Unnamed: 0,date,state,fips,cases,deaths
0,2020-01-21,Washington,53,1,0
1,2020-01-22,Washington,53,1,0
2,2020-01-23,Washington,53,1,0
3,2020-01-24,Illinois,17,1,0
4,2020-01-24,Washington,53,1,0
5,2020-01-25,California,6,1,0
6,2020-01-25,Illinois,17,1,0
7,2020-01-25,Washington,53,1,0
8,2020-01-26,Arizona,4,1,0
9,2020-01-26,California,6,2,0


## Data type options
By default, our package will return counts cases, deaths, and recovered (the last if it's available). We call these "data types". You may want a table that only has one data type. To get a table with just one data type, pass that data type to the `data_type` parameter.

For example, to get just the counts of confirmed cases:

In [4]:
cod.get_data_jhu(data_type="cases")

These data were obtained from Johns Hopkins University (https://github.com/CSSEGISandData/COVID-19).

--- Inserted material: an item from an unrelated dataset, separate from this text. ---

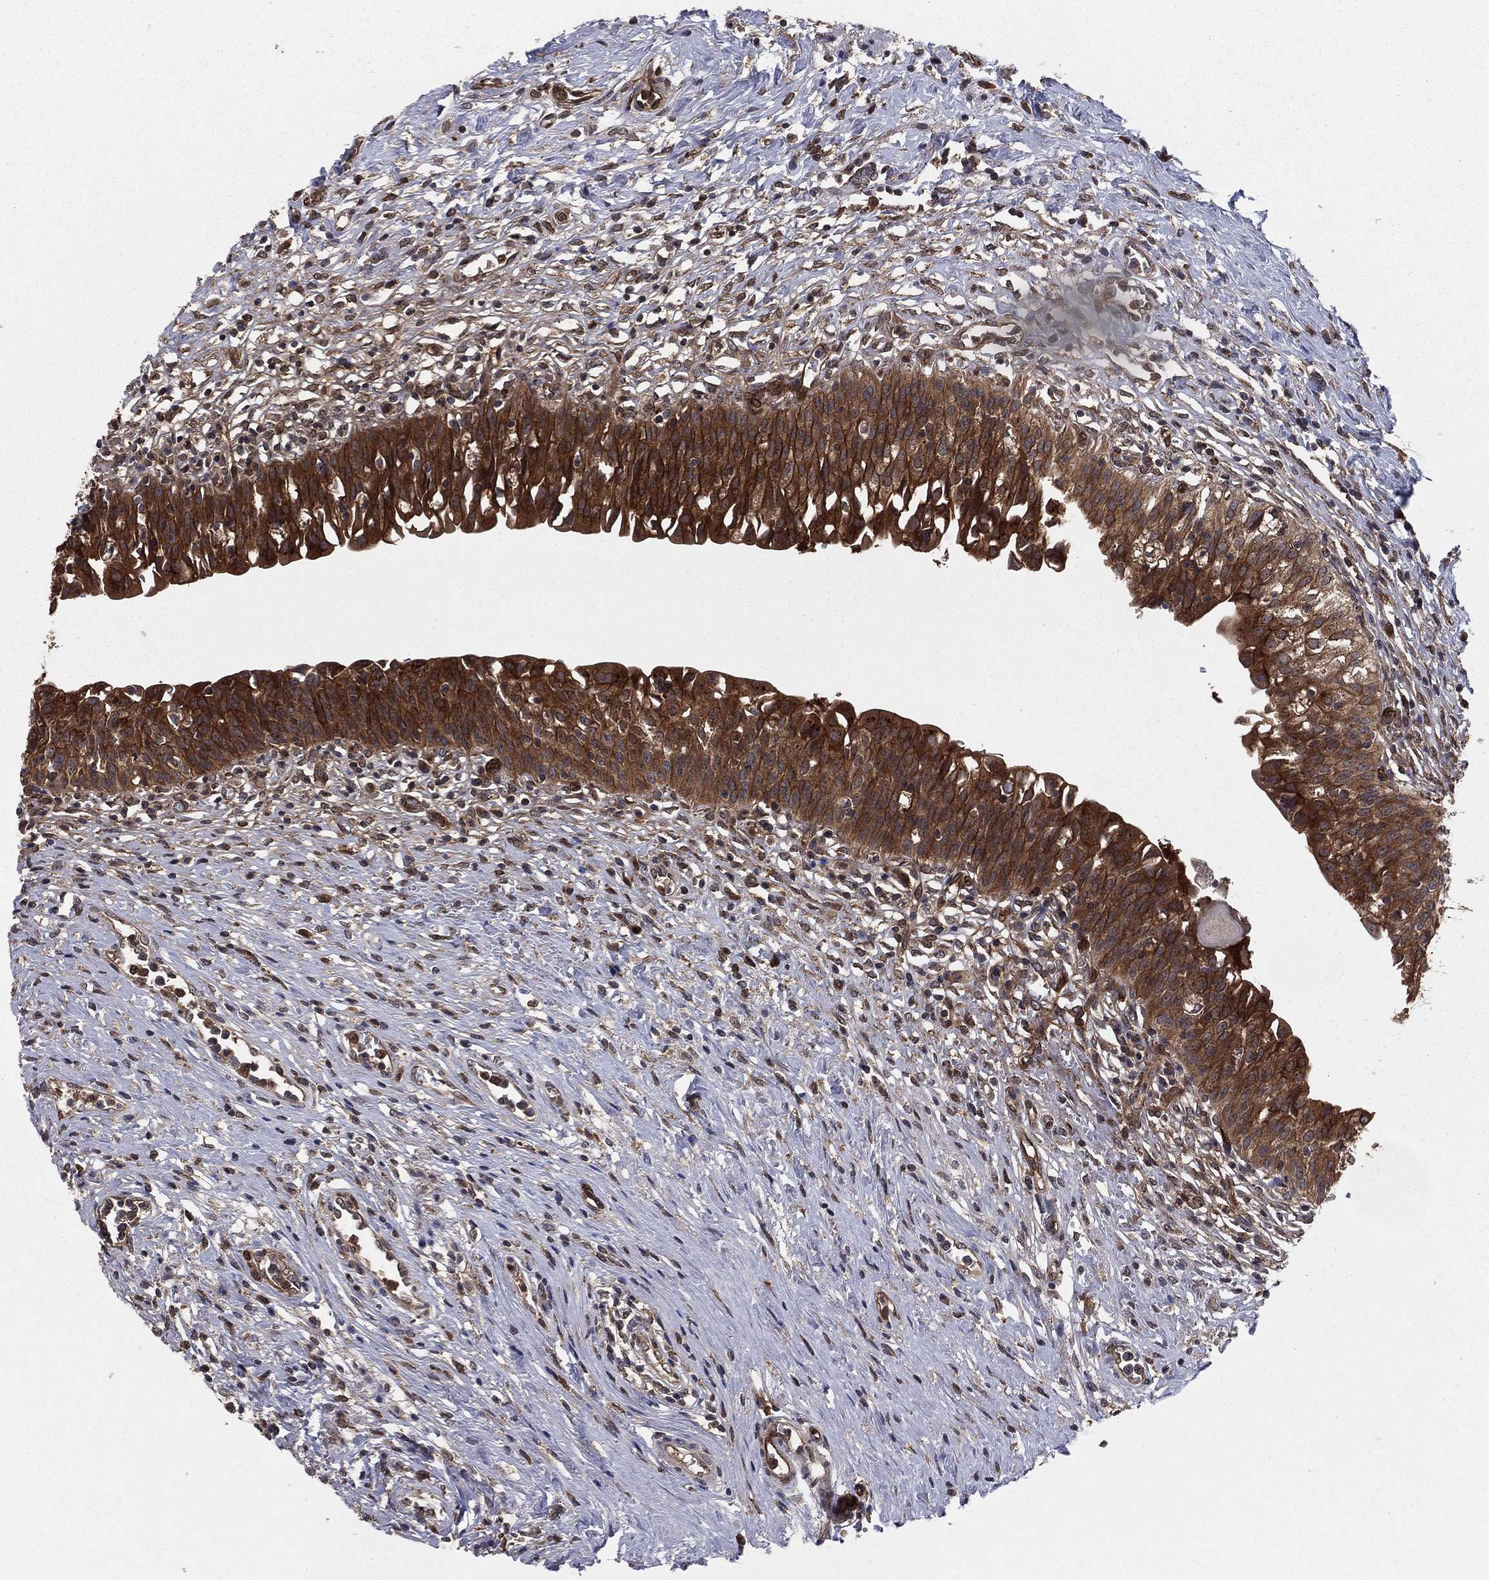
{"staining": {"intensity": "strong", "quantity": ">75%", "location": "cytoplasmic/membranous"}, "tissue": "urinary bladder", "cell_type": "Urothelial cells", "image_type": "normal", "snomed": [{"axis": "morphology", "description": "Normal tissue, NOS"}, {"axis": "topography", "description": "Urinary bladder"}], "caption": "Protein expression analysis of normal urinary bladder reveals strong cytoplasmic/membranous positivity in approximately >75% of urothelial cells. The protein is shown in brown color, while the nuclei are stained blue.", "gene": "CERT1", "patient": {"sex": "male", "age": 76}}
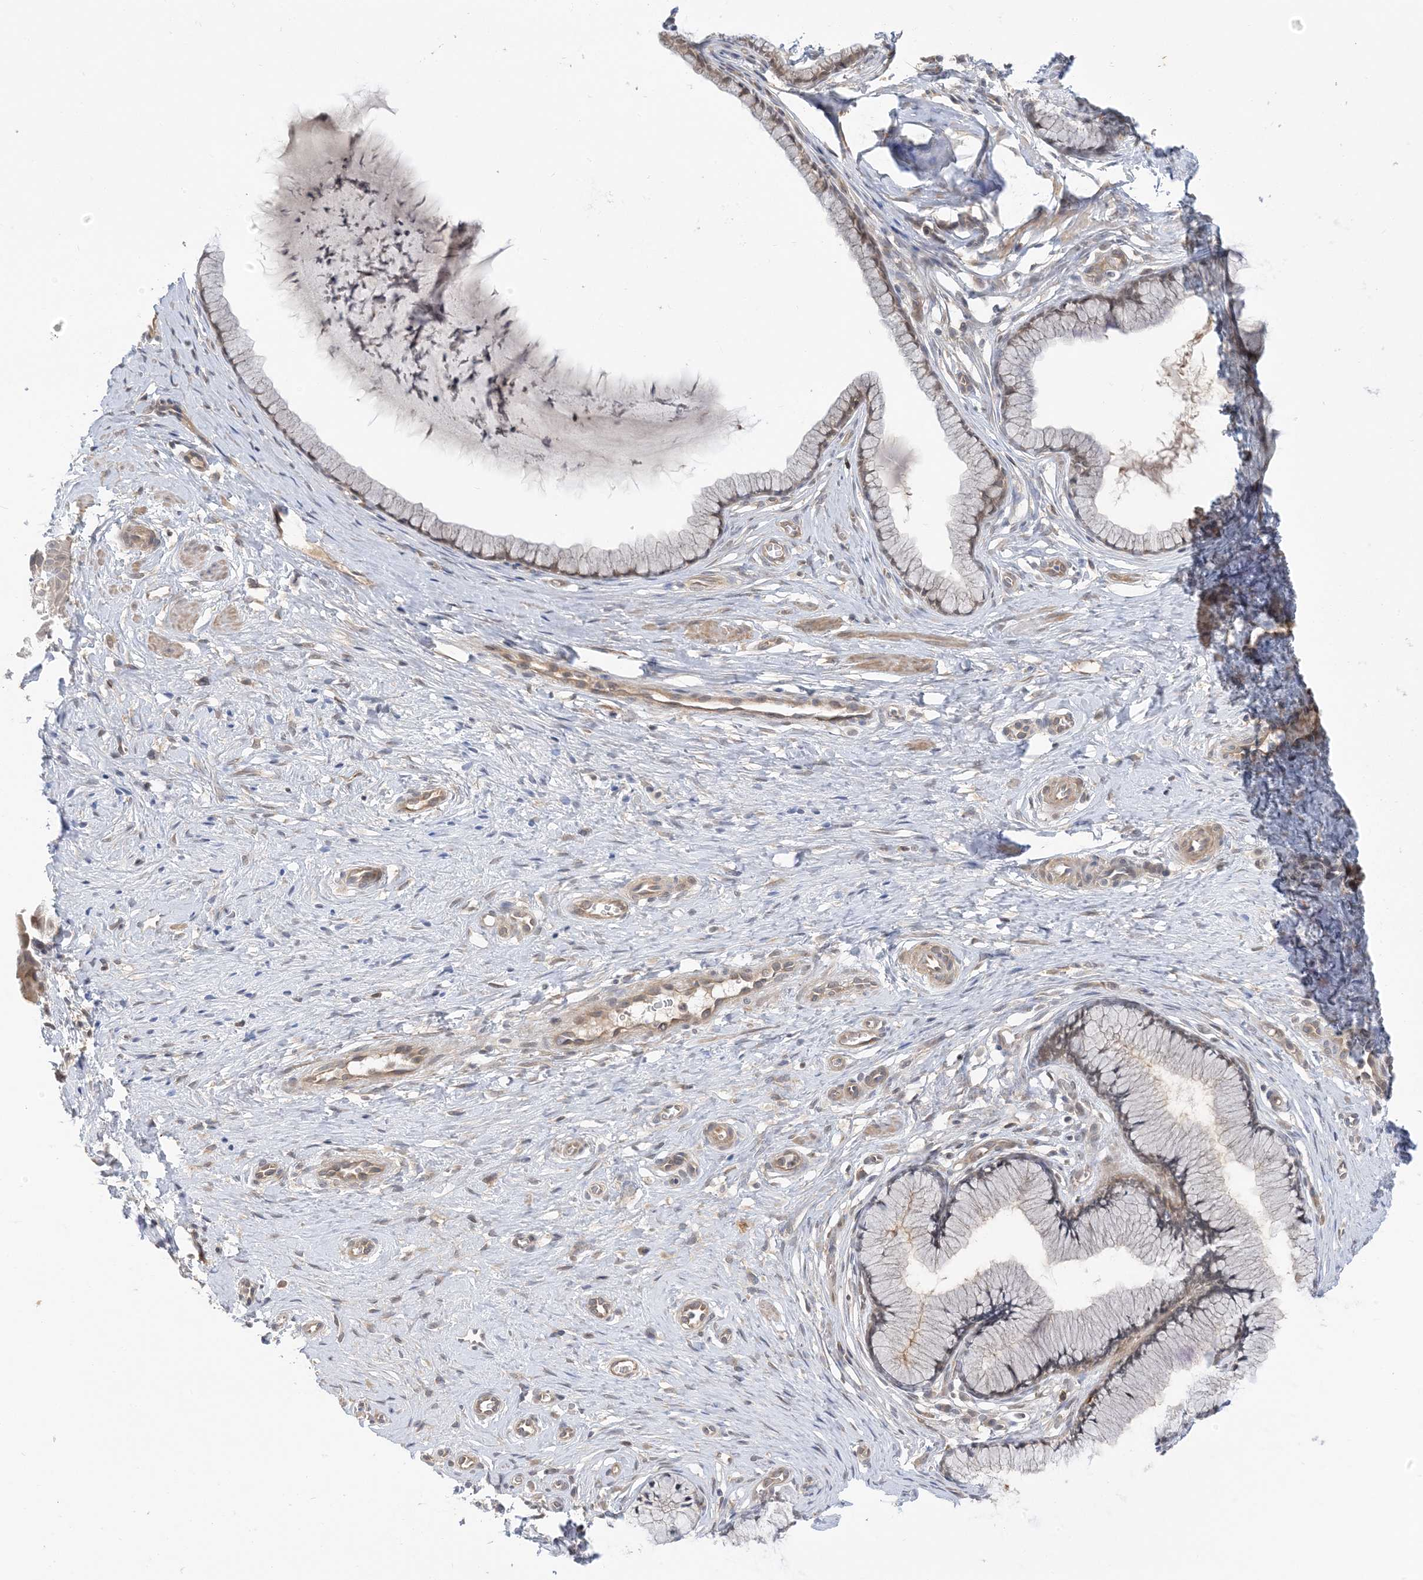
{"staining": {"intensity": "weak", "quantity": ">75%", "location": "cytoplasmic/membranous"}, "tissue": "cervix", "cell_type": "Glandular cells", "image_type": "normal", "snomed": [{"axis": "morphology", "description": "Normal tissue, NOS"}, {"axis": "topography", "description": "Cervix"}], "caption": "About >75% of glandular cells in unremarkable cervix show weak cytoplasmic/membranous protein expression as visualized by brown immunohistochemical staining.", "gene": "WDR26", "patient": {"sex": "female", "age": 36}}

Unnamed: 0,date,Province/State,Country/Region,Lat,Long,cases
0,2020-01-22,Anhui,China,31.825700,117.226400,1
1,2020-01-22,Beijing,China,40.182400,116.414200,14
2,2020-01-22,Chongqing,China,30.057200,107.874000,6
3,2020-01-22,Fujian,China,26.078900,117.987400,1
4,2020-01-22,Guangdong,China,23.341700,113.424400,26
5,2020-01-22,Guangxi,China,23.829800,108.788100,2
6,2020-01-22,Guizhou,China,26.815400,106.874800,1
7,2020-01-22,Hainan,China,19.195900,109.745300,4
8,2020-01-22,Hebei,China,39.549000,116.130600,1
9,2020-01-22,Henan,China,33.882000,113.614000,5


Pass "deaths" to get just counts of deaths, and "recovered" to get just counts of recovered cases. If you ask for an unavailable data type (e.g. passing "recovered" to the `get_data_nyt` function), the package will notify you and throw an exception.

## Dataframe format options
Our package provides the option of returning data tables in either the "wide" or "long" format. A "wide" format table has a separate column for every variable, whereas a "long" format table has one column for all variables. (See [this explanation](https://en.wikipedia.org/wiki/Wide_and_narrow_data) from Wikipedia for a more in-depth discussion of the differences.)

Many plotting tools prefer data in the "long" format. However, the "wide" format can also be useful, and sometimes makes data easier to think about. So, we provide both options. The actual data is the same either way; we just convert between the different formats for you.

Our package defaults to returning tables in the "long" format. To get a table in the "wide" format instead, pass`"wide"` to the `format` parameter in the getter function. 

Note: With a "wide" format table, you can only have one data type (cases, deaths, or recovered) in the table. So, you must pass an argument other that the default `"all"` to the `data_type` parameter. If you want multiple data types in the "wide" format, you need a separate table for each data type.